A Cheap and Easy Plan to Stop Global Warming

Intentionally engineering Earth’s atmosphere to offset rising temperatures could be far more doable than you imagine, says David Keith. But is it a good idea?

By David Rotman on February 8, 2013

Here is the plan. Customize several Gulfstream business jets with military engines and with equipment to produce and disperse fine droplets of sulfuric acid. Fly the jets up around 20 kilometers—significantly higher than the cruising altitude for a commercial jetliner but still well within their range. At that altitude in the tropics, the aircraft are in the lower stratosphere. The planes spray the sulfuric acid, carefully controlling the rate of its release. The sulfur combines with water vapor to form sulfate aerosols, fine particles less than a micrometer in diameter. These get swept upward by natural wind patterns and are dispersed over the globe, including the poles. Once spread across the stratosphere, the aerosols will reflect about 1 percent of the sunlight hitting Earth back into space. Increasing what scientists call the planet’s albedo, or reflective power, will partially offset the warming effects caused by rising levels of greenhouse gases.

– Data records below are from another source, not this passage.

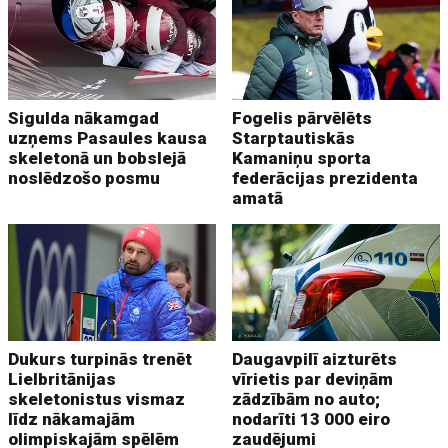
Sigulda nākamgad
Fogelis pārvēlēts
uzņems Pasaules kausa
Starptautiskās
skeletonā un bobslejā
Kamaniņu sporta
noslēdzošo posmu
federācijas prezidenta
amatā
Dukurs turpinās trenēt
Daugavpilī aizturēts
Lielbritānijas
vīrietis par deviņām
skeletonistus vismaz
zādzībām no auto;
līdz nākamajām
nodarīti 13 000 eiro
olimpiskajām spēlēm
zaudējumi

The author of this so-called geoengineering scheme, David Keith, doesn’t want to implement it anytime soon, if ever. Much more research is needed to determine whether injecting sulfur into the stratosphere would have dangerous consequences such as disrupting precipitation patterns or further eating away the ozone layer that protects us from damaging ultraviolet radiation. Even thornier, in some ways, are the ethical and governance issues that surround geoengineering—questions about who should be allowed to do what and when. Still, Keith, a professor of applied physics at Harvard University and a leading expert on energy technology, has done enough analysis to suspect it could be a cheap and easy way to head off some of the worst effects of climate change.